**DOCUMENT SEGMENT**
▼▼▼
‘‘I have a really complicated relationship with objectification. I understand it but I don’t like it.’’
Dennis Cooper is a writer of slim, disturbing novels about young, catastrophically beautiful boys who totter through worlds in which violence and sexual abuse are as common as weather. Known for his ‘George Miles’ cycle from the late 90s, Cooper’s most recent novel, I Wished (2021) revisits the real-life inspiration behind his early novels: his childhood friend, a charismatic, deeply troubled boy named George who died young. A difficult book, he has stated, to write; and difficult to read. Cooper’s language is so volatile that its images begin to mutate – a gun becomes a phone in a young boy’s hand, as he presses it against his head and clicks. Though not without the usual Cooperisms (recreational drugs, murder, gory sex, usually in that order) that his readers will know well, I Wished is predominantly elegiac in tone and riddled with holes: rips, craters, exit-wounds, some of which actually speak, though with nothing comforting to say. Holes can sometimes act as portals, a way out, but not here. The time for wishing’s past. Nobody’s stepping through.
His films are no walk in the park either. They are quiet, stripped back, ready to explode. His latest, Room Temperature (2025) – which began a limited run in cinemas in November – follows a family terrorised by an abusive father hellbent on creating the scariest possible haunted house for Halloween. Cooper’s turn to the medium feels somewhat belated (this is just his third film to date, since 2015’s Like Cattle Towards Glow, made once again in collaboration with the visual artist Zac Farley), because movies appear frequently in his fiction, casting their gloom into sordid basements, playing on a loop. You can probably guess what kind.
Cooper spoke to ArtReview over a video call from Paris.
ArtReview When did you first become interested in haunted houses?
Dennis Cooper I don’t know. I don’t believe in the paranormal. I used to make very simplistic haunted houses when I was a kid. The haunted house really interests me as an art form: to make something that is overly ambitious and fails, that tends to be scary and complicated. I’m interested in the safety and overfamiliarity of it, setting something there and having it be so familiar you don’t even think about it. And then it’s a house that’s not the reader’s house; the character is extremely comfortable but the viewer isn’t. You can do something interesting with that.
AR Why do you think you’re drawn to the imagery of horror?
▲▲▲
**REQUESTS**
1. From the Dennis Cooper interview, write out the passage starting with "Dennis Cooper I don’t" and going on through "imagery of horror?", word for word.
2. Give back every row below, the lines naming each living thing from kingdom on down, word for word, but leave out the pictures.

**EXERCISE MATERIAL**
▼▼▼
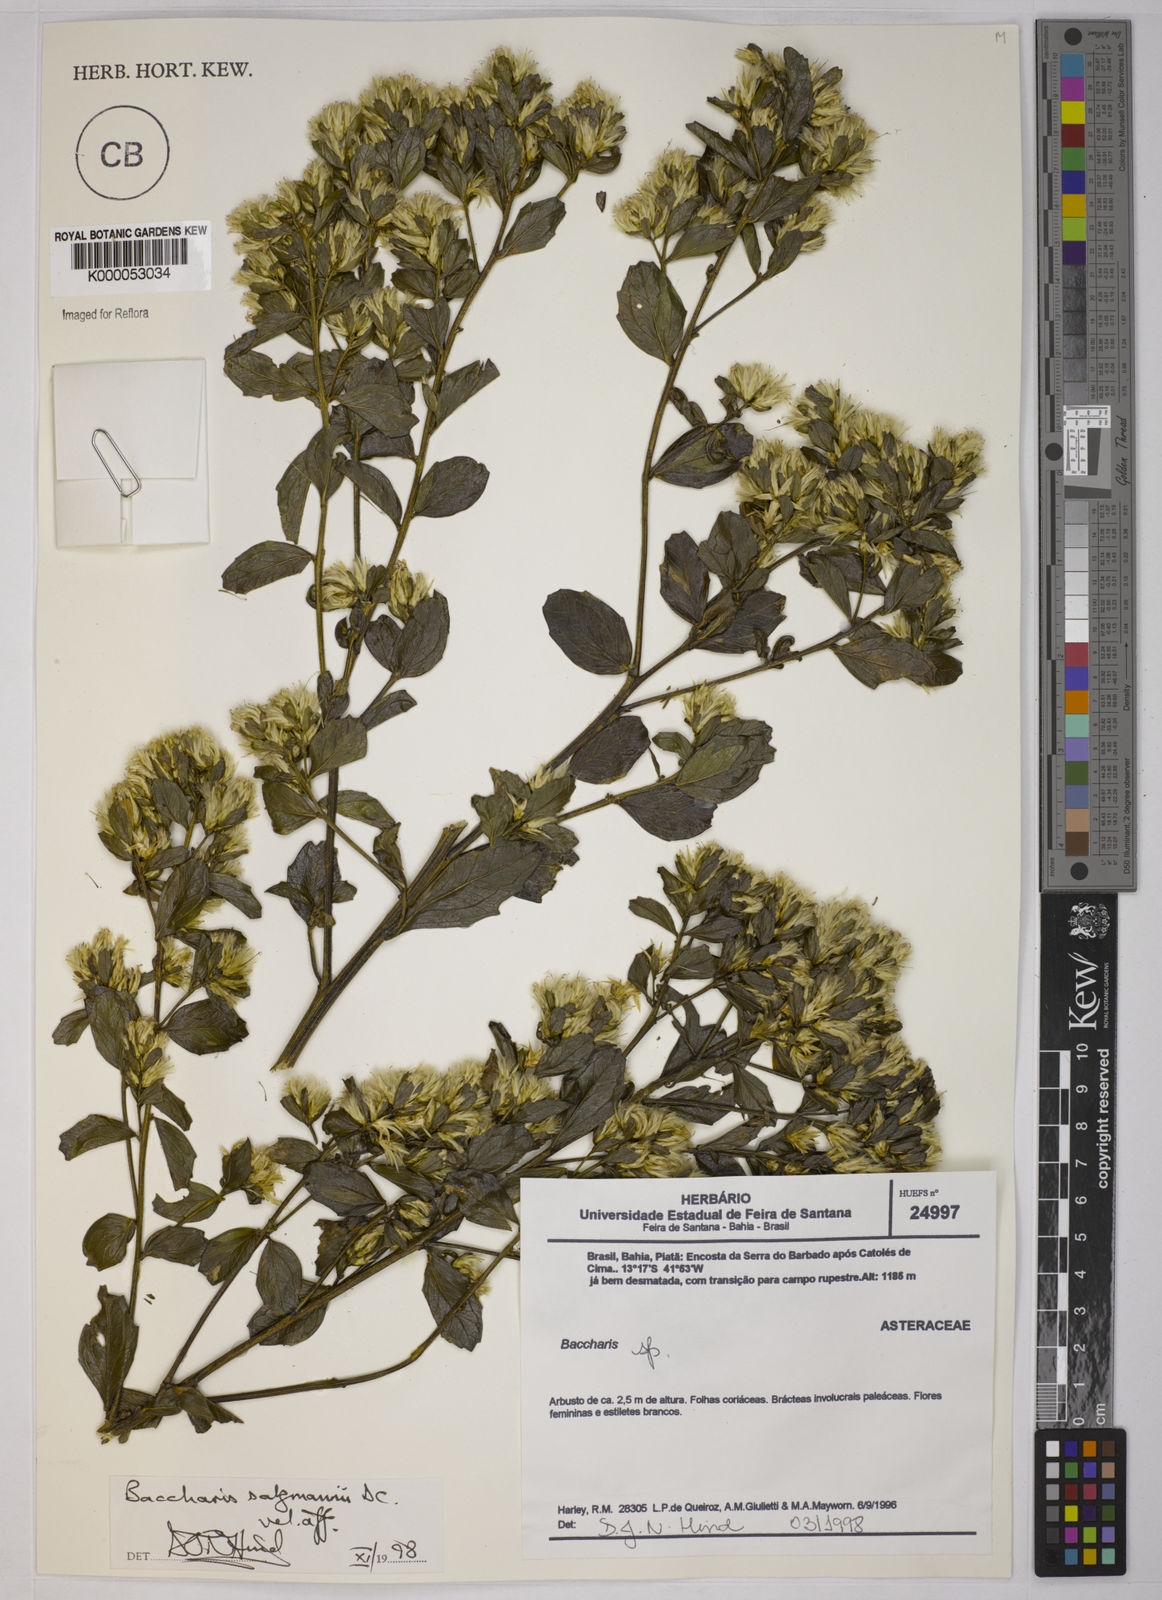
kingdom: Plantae
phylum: Tracheophyta
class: Magnoliopsida
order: Asterales
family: Asteraceae
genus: Baccharis
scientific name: Baccharis retusa
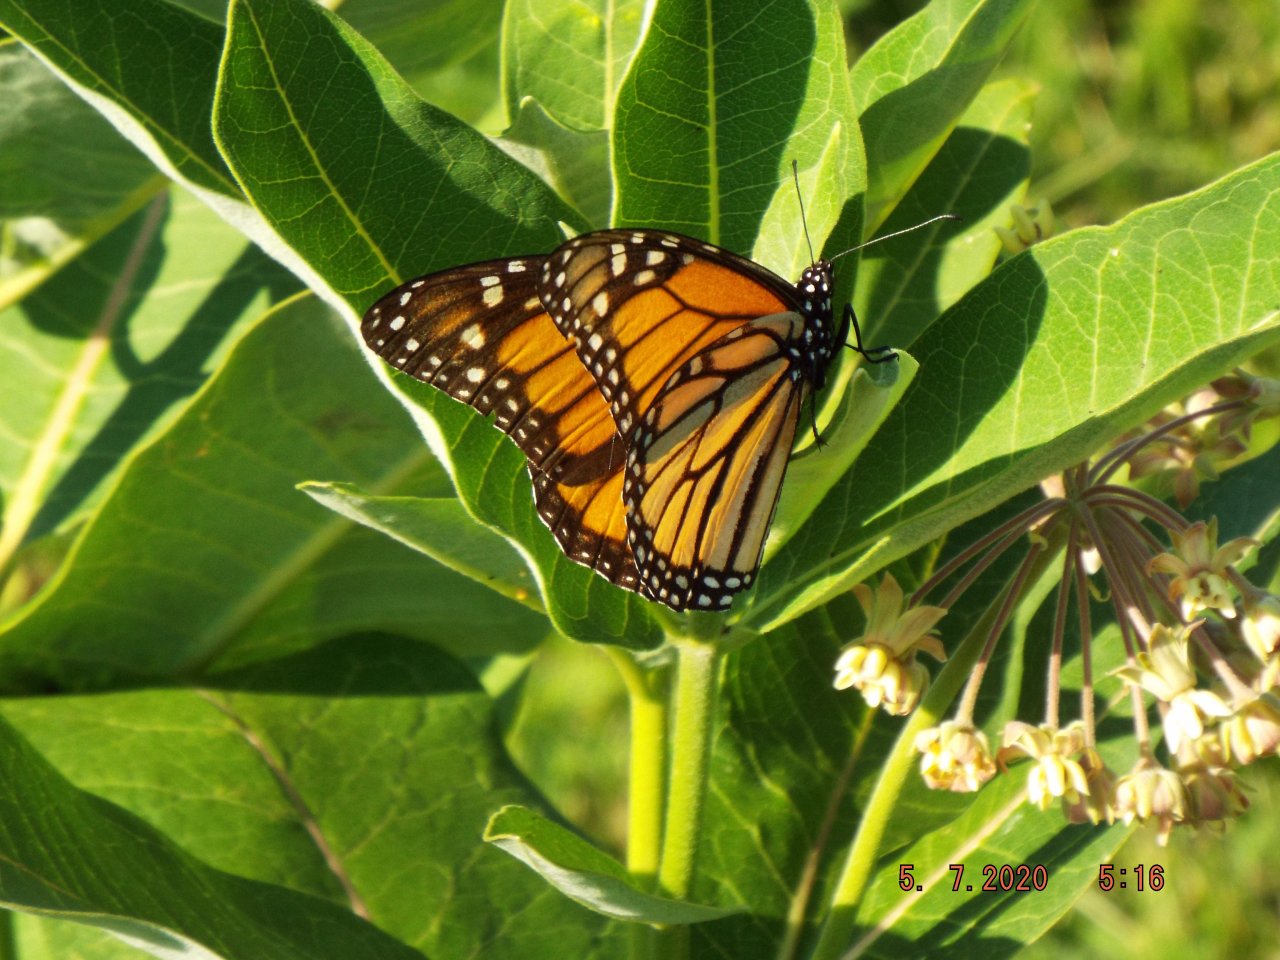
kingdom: Animalia
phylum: Arthropoda
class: Insecta
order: Lepidoptera
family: Nymphalidae
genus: Danaus
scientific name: Danaus plexippus
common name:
▲▲▲
**ANSWERS TO THE PROBLEMS**
1.
Dennis Cooper I don’t know. I don’t believe in the paranormal. I used to make very simplistic haunted houses when I was a kid. The haunted house really interests me as an art form: to make something that is overly ambitious and fails, that tends to be scary and complicated. I’m interested in the safety and overfamiliarity of it, setting something there and having it be so familiar you don’t even think about it. And then it’s a house that’s not the reader’s house; the character is extremely comfortable but the viewer isn’t. You can do something interesting with that.
AR Why do you think you’re drawn to the imagery of horror?

2.
kingdom: Plantae
phylum: Tracheophyta
class: Magnoliopsida
order: Asterales
family: Asteraceae
genus: Baccharis
scientific name: Baccharis retusa
kingdom: Animalia
phylum: Arthropoda
class: Insecta
order: Lepidoptera
family: Nymphalidae
genus: Danaus
scientific name: Danaus plexippus
common name:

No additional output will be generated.